Com a realização do GP, os olhos do país — e até de fora — se voltam para a capital goiana. No entanto, junto com a expectativa, surgem preocupações. As recentes chuvas intensas na cidade expuseram fragilidades na infraestrutura, principalmente no escoamento da água e na preparação das vias próximas ao autódromo.
Esses problemas não passam despercebidos. Em eventos desse porte, qualquer falha pode impactar diretamente a experiência de pilotos, equipes e visitantes. A falta de planejamento a longo prazo e de obras estruturais eficientes pode transformar um grande momento em uma vitrine negativa.

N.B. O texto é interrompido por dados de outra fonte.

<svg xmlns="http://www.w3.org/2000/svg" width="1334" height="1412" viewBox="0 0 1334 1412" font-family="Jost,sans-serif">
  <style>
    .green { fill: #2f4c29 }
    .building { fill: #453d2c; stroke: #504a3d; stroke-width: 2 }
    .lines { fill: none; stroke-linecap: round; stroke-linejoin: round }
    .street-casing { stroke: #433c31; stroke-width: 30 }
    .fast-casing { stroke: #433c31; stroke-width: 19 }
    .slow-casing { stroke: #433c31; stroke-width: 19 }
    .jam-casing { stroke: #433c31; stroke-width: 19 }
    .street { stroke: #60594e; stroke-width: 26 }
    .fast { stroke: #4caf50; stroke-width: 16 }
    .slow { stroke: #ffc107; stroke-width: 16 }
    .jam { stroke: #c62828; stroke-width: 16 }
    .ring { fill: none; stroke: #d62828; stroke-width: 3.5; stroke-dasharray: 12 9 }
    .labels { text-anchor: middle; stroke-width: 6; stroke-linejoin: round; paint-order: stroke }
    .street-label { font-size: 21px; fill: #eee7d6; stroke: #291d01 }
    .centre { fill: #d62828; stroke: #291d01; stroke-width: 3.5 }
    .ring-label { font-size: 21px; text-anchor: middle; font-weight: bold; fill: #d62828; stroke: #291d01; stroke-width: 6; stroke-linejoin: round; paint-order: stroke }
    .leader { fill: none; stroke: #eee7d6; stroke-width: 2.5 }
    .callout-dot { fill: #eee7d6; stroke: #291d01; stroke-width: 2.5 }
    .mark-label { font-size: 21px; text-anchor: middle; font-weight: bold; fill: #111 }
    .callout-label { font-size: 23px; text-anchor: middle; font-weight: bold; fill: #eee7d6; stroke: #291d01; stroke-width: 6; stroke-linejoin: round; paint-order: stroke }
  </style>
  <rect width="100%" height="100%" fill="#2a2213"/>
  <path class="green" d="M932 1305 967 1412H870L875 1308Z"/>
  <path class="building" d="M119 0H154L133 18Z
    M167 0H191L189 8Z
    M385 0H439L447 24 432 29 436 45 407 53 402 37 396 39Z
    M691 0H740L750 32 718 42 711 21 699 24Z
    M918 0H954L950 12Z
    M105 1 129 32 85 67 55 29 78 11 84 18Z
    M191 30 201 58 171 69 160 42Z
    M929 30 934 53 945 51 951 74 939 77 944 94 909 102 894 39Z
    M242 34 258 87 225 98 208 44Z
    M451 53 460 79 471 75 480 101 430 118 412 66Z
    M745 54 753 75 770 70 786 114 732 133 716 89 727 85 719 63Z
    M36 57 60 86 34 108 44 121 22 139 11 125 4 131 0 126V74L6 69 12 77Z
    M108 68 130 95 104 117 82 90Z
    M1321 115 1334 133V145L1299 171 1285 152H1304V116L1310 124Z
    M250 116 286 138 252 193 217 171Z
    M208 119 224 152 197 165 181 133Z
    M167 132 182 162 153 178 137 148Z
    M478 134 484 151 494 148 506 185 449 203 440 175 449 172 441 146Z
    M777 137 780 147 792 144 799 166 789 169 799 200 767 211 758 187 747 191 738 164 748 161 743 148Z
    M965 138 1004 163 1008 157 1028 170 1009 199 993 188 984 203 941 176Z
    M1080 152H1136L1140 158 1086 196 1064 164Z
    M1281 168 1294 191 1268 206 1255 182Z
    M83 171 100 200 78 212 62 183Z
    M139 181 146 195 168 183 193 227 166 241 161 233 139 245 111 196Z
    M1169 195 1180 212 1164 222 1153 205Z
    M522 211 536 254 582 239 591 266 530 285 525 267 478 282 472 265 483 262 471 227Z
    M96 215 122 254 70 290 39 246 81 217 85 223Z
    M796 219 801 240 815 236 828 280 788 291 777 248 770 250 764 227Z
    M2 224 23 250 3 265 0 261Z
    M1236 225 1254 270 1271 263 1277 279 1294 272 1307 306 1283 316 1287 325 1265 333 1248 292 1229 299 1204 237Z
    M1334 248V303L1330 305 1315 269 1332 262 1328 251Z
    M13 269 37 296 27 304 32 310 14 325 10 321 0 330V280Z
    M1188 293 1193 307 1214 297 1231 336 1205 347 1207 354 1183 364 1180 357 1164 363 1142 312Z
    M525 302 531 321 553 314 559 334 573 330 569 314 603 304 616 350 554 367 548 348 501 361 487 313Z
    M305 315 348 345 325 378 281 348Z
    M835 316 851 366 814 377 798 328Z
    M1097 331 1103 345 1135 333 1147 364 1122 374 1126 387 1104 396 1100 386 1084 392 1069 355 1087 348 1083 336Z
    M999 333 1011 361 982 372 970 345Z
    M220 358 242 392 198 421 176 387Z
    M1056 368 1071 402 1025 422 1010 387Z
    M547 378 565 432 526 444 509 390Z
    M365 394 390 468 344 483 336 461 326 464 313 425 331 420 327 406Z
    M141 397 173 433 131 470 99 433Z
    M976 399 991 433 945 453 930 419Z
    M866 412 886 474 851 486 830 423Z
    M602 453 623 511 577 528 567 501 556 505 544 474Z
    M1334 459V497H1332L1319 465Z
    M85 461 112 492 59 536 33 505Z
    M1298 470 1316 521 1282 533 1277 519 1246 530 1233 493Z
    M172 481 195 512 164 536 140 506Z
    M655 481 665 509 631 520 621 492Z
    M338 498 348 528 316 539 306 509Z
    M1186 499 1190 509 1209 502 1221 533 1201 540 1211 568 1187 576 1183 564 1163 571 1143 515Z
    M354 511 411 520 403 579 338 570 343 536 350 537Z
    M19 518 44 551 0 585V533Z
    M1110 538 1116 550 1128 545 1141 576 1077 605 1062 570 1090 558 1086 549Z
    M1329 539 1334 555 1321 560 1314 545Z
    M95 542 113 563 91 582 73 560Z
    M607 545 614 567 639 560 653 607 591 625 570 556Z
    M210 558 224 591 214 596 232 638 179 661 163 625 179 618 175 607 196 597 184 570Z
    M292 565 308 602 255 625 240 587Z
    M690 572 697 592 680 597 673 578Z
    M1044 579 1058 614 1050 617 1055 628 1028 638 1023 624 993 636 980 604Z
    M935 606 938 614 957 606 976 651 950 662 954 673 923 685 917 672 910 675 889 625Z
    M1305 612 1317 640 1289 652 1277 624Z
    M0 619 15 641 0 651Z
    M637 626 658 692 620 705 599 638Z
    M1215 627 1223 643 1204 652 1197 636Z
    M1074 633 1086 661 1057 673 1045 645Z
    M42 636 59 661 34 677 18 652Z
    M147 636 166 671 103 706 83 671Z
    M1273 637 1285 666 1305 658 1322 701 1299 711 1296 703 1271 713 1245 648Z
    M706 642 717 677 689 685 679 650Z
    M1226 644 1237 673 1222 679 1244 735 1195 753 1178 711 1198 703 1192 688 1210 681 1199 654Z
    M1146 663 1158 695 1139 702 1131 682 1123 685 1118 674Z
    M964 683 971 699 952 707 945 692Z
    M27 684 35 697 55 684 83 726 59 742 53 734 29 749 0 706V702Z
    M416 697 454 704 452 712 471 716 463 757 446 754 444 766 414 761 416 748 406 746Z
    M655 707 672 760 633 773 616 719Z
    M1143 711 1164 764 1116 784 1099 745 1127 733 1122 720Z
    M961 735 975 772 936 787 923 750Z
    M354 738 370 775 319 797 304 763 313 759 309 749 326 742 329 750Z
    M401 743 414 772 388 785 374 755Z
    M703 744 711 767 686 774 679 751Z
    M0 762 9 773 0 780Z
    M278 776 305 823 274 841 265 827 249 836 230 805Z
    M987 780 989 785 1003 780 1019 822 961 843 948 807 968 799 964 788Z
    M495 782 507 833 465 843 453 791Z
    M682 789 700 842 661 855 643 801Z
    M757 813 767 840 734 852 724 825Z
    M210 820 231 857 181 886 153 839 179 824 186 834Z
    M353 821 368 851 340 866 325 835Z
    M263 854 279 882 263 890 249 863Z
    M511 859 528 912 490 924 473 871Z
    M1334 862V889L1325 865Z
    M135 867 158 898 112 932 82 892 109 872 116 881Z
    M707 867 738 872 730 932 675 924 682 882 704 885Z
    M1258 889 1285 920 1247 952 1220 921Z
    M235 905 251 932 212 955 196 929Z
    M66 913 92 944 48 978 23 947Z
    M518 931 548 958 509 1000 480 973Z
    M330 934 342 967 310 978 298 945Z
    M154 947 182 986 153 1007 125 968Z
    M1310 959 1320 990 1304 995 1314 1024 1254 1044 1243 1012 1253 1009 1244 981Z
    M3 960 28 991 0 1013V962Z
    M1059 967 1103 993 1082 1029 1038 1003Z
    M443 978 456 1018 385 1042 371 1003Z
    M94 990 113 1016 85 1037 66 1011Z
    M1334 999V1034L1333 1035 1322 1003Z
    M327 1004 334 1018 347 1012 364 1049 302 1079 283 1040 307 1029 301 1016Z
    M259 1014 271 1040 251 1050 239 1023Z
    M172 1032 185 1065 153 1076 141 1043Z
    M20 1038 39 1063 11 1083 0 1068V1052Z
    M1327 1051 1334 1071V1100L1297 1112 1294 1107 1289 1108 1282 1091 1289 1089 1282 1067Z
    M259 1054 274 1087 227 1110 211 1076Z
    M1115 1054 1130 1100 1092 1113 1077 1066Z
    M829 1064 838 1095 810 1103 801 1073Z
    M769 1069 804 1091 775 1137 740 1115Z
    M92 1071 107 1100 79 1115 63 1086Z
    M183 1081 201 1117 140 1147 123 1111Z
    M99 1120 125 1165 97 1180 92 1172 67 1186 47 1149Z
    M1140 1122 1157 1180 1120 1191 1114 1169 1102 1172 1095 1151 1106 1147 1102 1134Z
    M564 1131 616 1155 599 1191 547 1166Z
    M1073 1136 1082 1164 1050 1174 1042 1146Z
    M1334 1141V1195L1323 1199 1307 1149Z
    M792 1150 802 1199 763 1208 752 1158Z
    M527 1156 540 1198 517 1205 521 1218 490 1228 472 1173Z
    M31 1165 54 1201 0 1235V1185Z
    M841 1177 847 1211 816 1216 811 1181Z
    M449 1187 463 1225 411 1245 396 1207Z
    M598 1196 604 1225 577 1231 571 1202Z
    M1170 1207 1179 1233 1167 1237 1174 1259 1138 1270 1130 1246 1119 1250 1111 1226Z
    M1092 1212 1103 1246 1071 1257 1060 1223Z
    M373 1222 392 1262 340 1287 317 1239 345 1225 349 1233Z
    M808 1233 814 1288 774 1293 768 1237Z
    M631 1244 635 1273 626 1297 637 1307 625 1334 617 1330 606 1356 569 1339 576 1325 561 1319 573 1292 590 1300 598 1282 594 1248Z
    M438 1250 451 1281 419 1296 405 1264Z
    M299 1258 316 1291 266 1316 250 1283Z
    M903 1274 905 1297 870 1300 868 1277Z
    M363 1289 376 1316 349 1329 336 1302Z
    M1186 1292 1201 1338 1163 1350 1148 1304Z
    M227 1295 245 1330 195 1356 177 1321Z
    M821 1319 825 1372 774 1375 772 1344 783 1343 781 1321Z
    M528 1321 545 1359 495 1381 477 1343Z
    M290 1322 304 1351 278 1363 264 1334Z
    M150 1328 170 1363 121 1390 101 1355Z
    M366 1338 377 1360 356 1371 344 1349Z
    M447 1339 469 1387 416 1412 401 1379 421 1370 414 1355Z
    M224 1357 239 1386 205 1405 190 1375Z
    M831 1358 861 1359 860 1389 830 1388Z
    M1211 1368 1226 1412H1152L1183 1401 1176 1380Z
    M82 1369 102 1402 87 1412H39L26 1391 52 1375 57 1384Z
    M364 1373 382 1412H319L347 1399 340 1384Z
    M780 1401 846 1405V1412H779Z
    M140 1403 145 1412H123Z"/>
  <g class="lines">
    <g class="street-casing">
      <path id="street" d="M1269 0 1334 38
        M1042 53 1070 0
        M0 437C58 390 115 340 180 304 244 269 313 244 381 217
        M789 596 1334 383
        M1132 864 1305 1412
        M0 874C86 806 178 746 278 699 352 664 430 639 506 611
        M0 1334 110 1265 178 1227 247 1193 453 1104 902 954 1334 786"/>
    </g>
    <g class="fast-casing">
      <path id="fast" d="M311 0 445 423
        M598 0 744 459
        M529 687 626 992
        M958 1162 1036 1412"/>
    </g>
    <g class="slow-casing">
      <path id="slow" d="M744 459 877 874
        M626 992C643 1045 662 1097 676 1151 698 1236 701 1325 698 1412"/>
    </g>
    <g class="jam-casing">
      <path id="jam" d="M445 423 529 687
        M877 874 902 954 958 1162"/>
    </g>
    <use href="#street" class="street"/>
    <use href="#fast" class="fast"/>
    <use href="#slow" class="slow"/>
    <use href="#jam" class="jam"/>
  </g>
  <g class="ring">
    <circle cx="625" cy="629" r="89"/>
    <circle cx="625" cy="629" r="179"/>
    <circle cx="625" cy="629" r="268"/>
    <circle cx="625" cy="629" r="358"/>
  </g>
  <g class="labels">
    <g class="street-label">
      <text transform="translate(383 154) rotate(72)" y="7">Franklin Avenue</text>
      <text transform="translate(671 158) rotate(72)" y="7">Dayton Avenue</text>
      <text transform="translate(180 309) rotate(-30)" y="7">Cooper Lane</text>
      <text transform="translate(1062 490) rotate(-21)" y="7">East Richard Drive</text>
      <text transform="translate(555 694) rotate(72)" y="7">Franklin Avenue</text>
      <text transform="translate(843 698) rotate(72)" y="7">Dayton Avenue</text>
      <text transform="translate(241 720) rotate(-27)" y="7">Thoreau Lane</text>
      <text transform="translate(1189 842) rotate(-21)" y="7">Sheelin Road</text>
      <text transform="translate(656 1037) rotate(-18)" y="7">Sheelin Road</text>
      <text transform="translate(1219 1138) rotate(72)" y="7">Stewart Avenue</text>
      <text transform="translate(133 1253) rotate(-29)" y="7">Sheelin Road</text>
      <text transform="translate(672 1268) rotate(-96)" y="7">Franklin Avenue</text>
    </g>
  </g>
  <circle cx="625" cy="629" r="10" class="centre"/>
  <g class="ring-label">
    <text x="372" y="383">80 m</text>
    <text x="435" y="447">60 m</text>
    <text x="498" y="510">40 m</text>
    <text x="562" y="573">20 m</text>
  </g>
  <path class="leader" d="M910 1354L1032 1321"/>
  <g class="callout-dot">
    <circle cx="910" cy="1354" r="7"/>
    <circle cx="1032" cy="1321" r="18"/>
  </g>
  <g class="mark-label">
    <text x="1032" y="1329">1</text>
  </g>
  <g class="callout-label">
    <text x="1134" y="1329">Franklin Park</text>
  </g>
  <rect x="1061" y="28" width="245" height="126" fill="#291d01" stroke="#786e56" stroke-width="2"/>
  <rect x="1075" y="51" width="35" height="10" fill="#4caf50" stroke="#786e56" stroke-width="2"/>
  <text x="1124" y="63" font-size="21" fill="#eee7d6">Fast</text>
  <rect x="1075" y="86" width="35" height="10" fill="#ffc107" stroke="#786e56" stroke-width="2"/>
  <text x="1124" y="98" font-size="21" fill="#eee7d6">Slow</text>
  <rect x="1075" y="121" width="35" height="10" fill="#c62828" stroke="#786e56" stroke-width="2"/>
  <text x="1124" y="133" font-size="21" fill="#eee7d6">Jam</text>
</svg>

Por outro lado, o potencial é enorme. Receber um evento desse nível é um privilégio que movimenta a economia, aquece o comércio e fortalece o turismo regional. Hotéis cheios, restaurantes movimentados e a circulação de visitantes mostram que Goiânia tem muito a ganhar.

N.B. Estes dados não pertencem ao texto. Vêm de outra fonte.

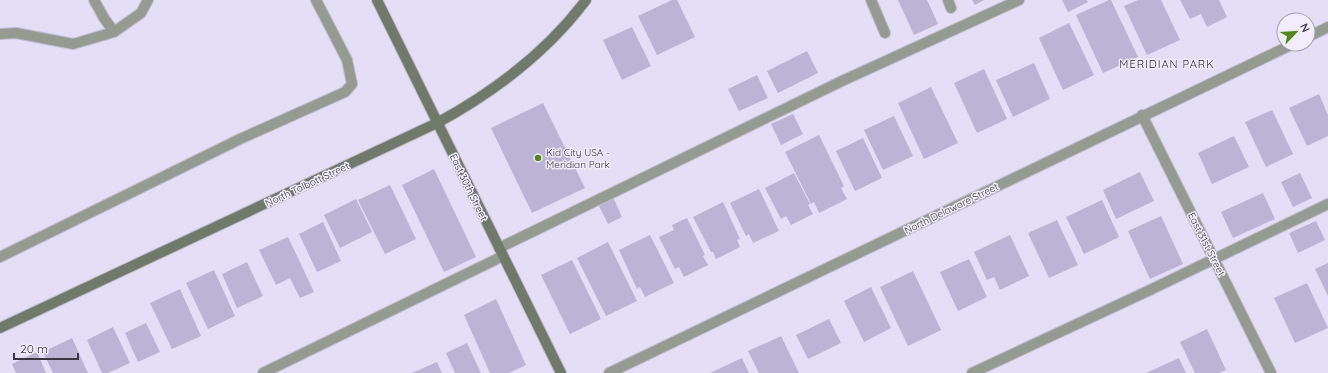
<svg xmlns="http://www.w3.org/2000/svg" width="1328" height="373" viewBox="0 0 1328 373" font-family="Quicksand,sans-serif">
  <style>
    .building { fill: #bdb4d5 }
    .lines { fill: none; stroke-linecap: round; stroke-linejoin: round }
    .lane-casing { stroke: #c2bcd2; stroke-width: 12 }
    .street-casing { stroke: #c2bcd2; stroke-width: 12 }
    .secondary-casing { stroke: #c2bcd2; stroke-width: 12 }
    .lane { stroke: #969b92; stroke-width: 10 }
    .street { stroke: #969b92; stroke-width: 10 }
    .secondary { stroke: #71796b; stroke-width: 10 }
    .poi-dot { fill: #55871d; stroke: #f1edfc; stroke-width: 1.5 }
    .labels { text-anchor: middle; stroke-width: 3; stroke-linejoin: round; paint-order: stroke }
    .poi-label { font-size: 10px; fill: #38363f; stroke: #f1edfc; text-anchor: start }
    .street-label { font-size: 10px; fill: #38363f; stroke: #f1edfc }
    .neighbourhood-label { font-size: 11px; letter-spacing: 1px; fill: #2d283a; stroke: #f1edfc }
  </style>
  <rect width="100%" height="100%" fill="#e4def7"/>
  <g class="building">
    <polygon points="672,0 677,0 695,37 657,55 638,16"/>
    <polygon points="898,0 927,0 938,24 914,35"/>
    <polygon points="972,0 984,0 975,5"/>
    <polygon points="1062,0 1087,0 1088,2 1068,12"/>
    <polygon points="1109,0 1111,0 1138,57 1103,73 1076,15"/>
    <polygon points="1138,0 1161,0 1180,40 1147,55 1124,6"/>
    <polygon points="1180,0 1219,0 1227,17 1207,27 1201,14 1190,19"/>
    <polygon points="1069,23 1094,75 1063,90 1039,38"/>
    <polygon points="632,27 651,66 622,80 603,40"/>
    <polygon points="807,51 818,73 778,93 767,71"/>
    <polygon points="1034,63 1050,99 1013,117 996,80"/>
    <polygon points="984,69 1007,119 977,133 954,83"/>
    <polygon points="757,75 768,98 739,111 728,89"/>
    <polygon points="931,87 958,143 924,159 898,103"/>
    <polygon points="1319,94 1328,115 1328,136 1307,146 1289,108"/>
    <polygon points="543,103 585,188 532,213 491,128"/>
    <polygon points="1272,110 1293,154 1266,167 1245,122"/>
    <polygon points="793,114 803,134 781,145 771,124"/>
    <polygon points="894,116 913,156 883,170 864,130"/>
    <polygon points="819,135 844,186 841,188 847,199 819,213 814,202 811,204 785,152"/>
    <polygon points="1234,136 1249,167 1212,184 1198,153"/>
    <polygon points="863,138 882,178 855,191 836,151"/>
    <polygon points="434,169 476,257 444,272 402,185"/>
    <polygon points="1140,172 1154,201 1116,219 1103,190"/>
    <polygon points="794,173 810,204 808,205 813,214 791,225 786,216 781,219 765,188"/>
    <polygon points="1300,173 1312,198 1293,207 1281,182"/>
    <polygon points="390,185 416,239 385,254 358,200"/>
    <polygon points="759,189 779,231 753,243 749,234 746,236 730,203"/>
    <polygon points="1263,193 1275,219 1233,238 1221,212"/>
    <polygon points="613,197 622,217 608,224 598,204"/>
    <polygon points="356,199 372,232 340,248 324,215"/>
    <polygon points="1102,200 1119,237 1084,254 1066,217"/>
    <polygon points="723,202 740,239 737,240 740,247 716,259 713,252 711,252 693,217"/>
    <polygon points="1161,216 1183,264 1150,279 1128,231"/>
    <polygon points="687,218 705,255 703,256 708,265 684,277 679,267 675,269 659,237 674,230 672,225"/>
    <polygon points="1057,220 1078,265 1049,278 1028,233"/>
    <polygon points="1316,221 1325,240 1298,253 1289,233"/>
    <polygon points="323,222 341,261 317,272 299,234"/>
    <polygon points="650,235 674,283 645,297 640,287 637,289 619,250"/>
    <polygon points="1010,235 1029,276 1000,290 994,277 987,280 974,252"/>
    <polygon points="288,237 314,292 300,298 290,278 276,285 259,250"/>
    <polygon points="608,242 637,301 606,316 577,258"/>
    <polygon points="969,259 987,297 958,311 940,272"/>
    <polygon points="572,260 601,319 570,334 541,275"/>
    <polygon points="247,262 263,296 237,308 222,274"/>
    <polygon points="1328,263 1328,296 1315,269"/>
    <polygon points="214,270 235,316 208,329 186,283"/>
    <polygon points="913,271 941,330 908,346 880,287"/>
    <polygon points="1307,283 1328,328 1295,343 1274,298"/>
    <polygon points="871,287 891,328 864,342 844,301"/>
    <polygon points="180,289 201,336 172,349 150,303"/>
    <polygon points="496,299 526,365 509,373 490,373 464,315"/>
    <polygon points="829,319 841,343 808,359 796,335"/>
    <polygon points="146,323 160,352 138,362 125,333"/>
    <polygon points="113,327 130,363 108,373 102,373 87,340"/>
    <polygon points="1207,329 1226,370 1219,373 1195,373 1180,342"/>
    <polygon points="781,336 799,373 759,373 748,351"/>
    <polygon points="72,338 88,373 53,373 43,352"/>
    <polygon points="467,343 481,373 455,373 446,353"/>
    <polygon points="37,352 46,373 16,373 12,364"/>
    <polygon points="742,358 749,373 710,373"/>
    <polygon points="1179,358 1186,373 1146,373"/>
    <polygon points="437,362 442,373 412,373"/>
  </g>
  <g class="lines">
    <defs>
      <g id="lane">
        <polyline points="94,0 104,18 114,32 141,13 148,0"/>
        <polyline points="871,0 885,33"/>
        <polyline points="948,0 951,8"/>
        <polyline points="0,34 16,33 73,44 114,32"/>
        <polyline points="499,248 842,81 1019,0"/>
        <polyline points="0,257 240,139 345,92 352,84 347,60 316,0"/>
        <polyline points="263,373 503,256"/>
        <polyline points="972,373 1150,290 1328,204"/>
      </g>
      <g id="street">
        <polyline points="1308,37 1328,27"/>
        <polyline points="1142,115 1271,373"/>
        <polyline points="609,373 1293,44"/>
      </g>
      <g id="secondary">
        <polyline points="377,0 561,373"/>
        <path d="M0 328 437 123C494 92 547 52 586 0"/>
      </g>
    </defs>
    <use href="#lane" class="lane-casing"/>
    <use href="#street" class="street-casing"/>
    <use href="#secondary" class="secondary-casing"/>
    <use href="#lane" class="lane"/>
    <use href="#street" class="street"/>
    <use href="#secondary" class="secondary"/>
  </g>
  <circle class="poi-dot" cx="538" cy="158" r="4"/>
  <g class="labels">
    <g class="poi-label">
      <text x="546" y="156">Kid City USA -<tspan x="546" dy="12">Meridian Park</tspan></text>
    </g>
    <g class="street-label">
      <text transform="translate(307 184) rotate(-25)" y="4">North Talbott Street</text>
      <text transform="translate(469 187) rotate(64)" y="4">East 30th Street</text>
      <text transform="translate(951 208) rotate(-26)" y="4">North Delaware Street</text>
      <text transform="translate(1207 244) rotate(63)" y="4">East 31st Street</text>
    </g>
    <g class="neighbourhood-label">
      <text x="1167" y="68">MERIDIAN PARK</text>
    </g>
  </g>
  <g transform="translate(1296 32) rotate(65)"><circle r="19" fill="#f1edfc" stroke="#a7a4b0"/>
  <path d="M0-3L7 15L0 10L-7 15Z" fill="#55871d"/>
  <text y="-6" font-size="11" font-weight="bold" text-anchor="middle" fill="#38363f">N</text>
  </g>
  <path d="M14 353v6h64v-6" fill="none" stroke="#38363f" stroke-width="2"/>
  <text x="20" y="353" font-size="12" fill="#38363f" stroke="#f1edfc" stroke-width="3" paint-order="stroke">20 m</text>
</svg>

A presença do jovem piloto Diego Moreira também marca um momento especial. Ele representa uma nova geração do esporte, ainda pouco conhecida pelo grande público brasileiro, mas que pode inspirar novos fãs e talentos.
A verdade é que Goiânia tem capacidade, sim, de receber bem. Cidades menores no Brasil fazem isso todos os anos. O que falta, muitas vezes, é cultura de grandes eventos e investimentos contínuos em estrutura.
Mais do que obras, receber bem também passa pela atitude das pessoas. Quem viaja quer ser bem tratado, quer conhecer a cultura local e levar boas lembranças. E nisso, Goiás tem uma grande vantagem sua culinária, sua hospitalidade e sua identidade cultural.
Talvez este seja o momento ideal para a cidade dar um passo à frente. Melhorar a infraestrutura, planejar o futuro e transformar eventos como esse em tradição.
Porque mais do que sediar uma corrida, Goiânia tem a oportunidade de se posicionar como destino turístico nacional — e até internacional.
E no fim das contas, fica a reflexão: estamos apenas recebendo um evento… ou construindo um novo caminho para o futuro da cidade?